Available data below:
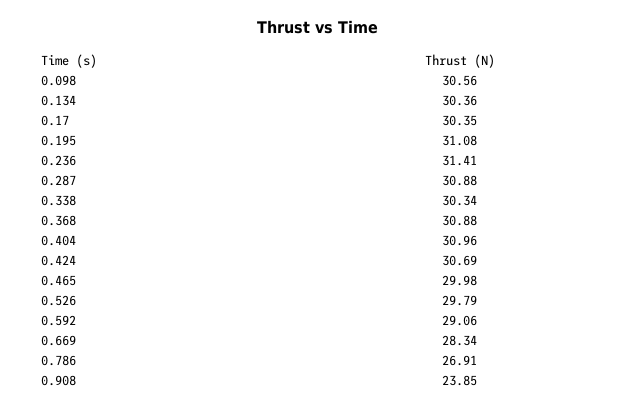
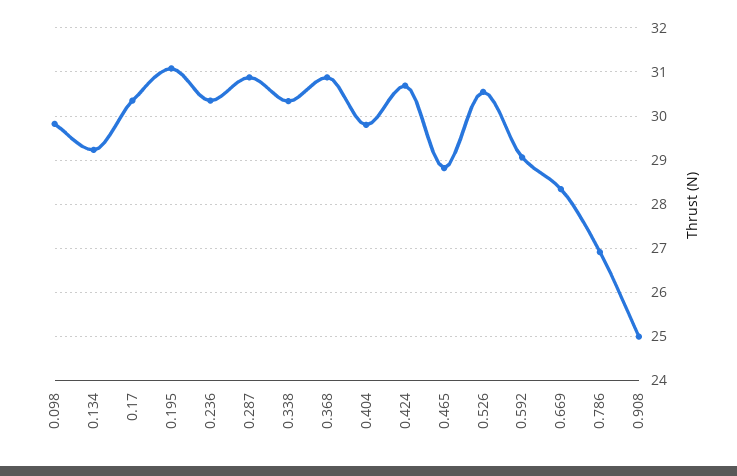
0.098: 30.56 -> 29.8
0.134: 30.36 -> 29.2
0.236: 31.41 -> 30.4
0.404: 30.96 -> 29.8
0.465: 29.98 -> 28.8
0.526: 29.79 -> 30.6
0.908: 23.85 -> 25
End of Available data.
▶ Required work
Each record should be given again exactly, with no picture carried over.

▶ The answer
0.098: 30.56 -> 29.8
0.134: 30.36 -> 29.2
0.236: 31.41 -> 30.4
0.404: 30.96 -> 29.8
0.465: 29.98 -> 28.8
0.526: 29.79 -> 30.6
0.908: 23.85 -> 25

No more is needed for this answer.